» Excerpt provided:

Here are examples of some projects where TeamSurv's technology and expertise are being applied.
The BASE Platform project is an EU supported research project into satellite derived bathymetry, and its use in conjunction with crowd sourced bathymetry. There are several methods of measuring water depth by satellite, but they all benefit from having in-situ or ground truth measurements to optimise their calculations for a given location. One of our main tasks in this project is to provide this data for the trials areas of the project. We are also using this project to improve some of our algorithms and further automate our data processing, and to have better presentation of the data on our web site. As part of this, we have moved from using coastal tide prediction stations to a global tidal model, and we have also produced a global monthly speed of sound atlas for correcting depths.
The Seafront project is a major Horizon 2020 supported project researching potential new antifouling paint technologies, with 17 partners and running over 4 years. Some of the new technologies being developed by the marine biologists and paint scientists is really exciting, and al of the avenues being explored are less damaging to the environment than those in current use.
Our role is in providing environmental monitoring data for the test paint samples, whether on a test raft, or deployed in real life on a vessel, an offshore energy platform or a fish farm. To do this, we are providing three different approaches:
- On the static platforms we are providing a set of water quality sensors that automatically record data to a standard TeamSurv logger. These are periodically removed by the local staff, and the data uploaded to our servers for processing in an extension to the standard TeamSurv data processing system.
- For vessels, we use the standard TeamSurv data loggers, but to make installation easier and to provide extra data we also provide a box for mounting on deck with a GPS and a light sensor, so we know the levels of daylight the vessel experiences. The crew upload this data as standard to TeamSurv. The tracks give the scientists information on the amount of time spent in the marina or port, as well as vessel speeds, which affect fouling growth.
- In both of the above cases, we also use Earth Observation (i.e. satellite) data and the outputs of oceanographic models for additional parameters. These are automatically downloaded to our servers on a daily basis, then the required parameters are extracted corresponding to vessel tracks and the positions of static platforms, and formatted as required by the scientists
These data sets are distributed to the scientists with weekly updates.

» The data:
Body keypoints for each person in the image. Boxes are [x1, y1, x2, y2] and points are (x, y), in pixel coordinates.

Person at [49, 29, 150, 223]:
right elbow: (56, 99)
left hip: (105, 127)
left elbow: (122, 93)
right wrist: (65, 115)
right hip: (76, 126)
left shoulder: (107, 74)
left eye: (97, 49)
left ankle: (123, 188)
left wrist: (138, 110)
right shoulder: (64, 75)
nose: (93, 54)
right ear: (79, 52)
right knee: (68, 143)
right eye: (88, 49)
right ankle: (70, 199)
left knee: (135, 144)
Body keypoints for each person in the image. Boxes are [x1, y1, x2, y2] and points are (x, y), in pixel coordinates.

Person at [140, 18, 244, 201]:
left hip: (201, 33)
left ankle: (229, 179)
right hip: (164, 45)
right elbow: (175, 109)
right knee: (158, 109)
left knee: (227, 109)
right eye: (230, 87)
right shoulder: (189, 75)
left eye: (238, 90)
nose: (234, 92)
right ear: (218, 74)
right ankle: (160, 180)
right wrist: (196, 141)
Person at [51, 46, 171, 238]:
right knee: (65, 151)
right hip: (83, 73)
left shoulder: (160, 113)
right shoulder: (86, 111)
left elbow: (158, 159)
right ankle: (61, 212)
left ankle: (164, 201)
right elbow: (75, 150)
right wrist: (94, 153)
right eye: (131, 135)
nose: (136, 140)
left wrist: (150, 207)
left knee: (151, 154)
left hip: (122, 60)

» What is expected:
Answer these questions from the TeamSurv text:
1. In the BASE Platform project, what tidal data source replaced the coastal tide prediction stations?
2. How many partners does the Seafront project have?
3. How often are the data sets distributed to the scientists?
Rely solely on the TeamSurv text when responding.

» Solution:
1. A global tidal model.
2. 17 partners.
3. Weekly.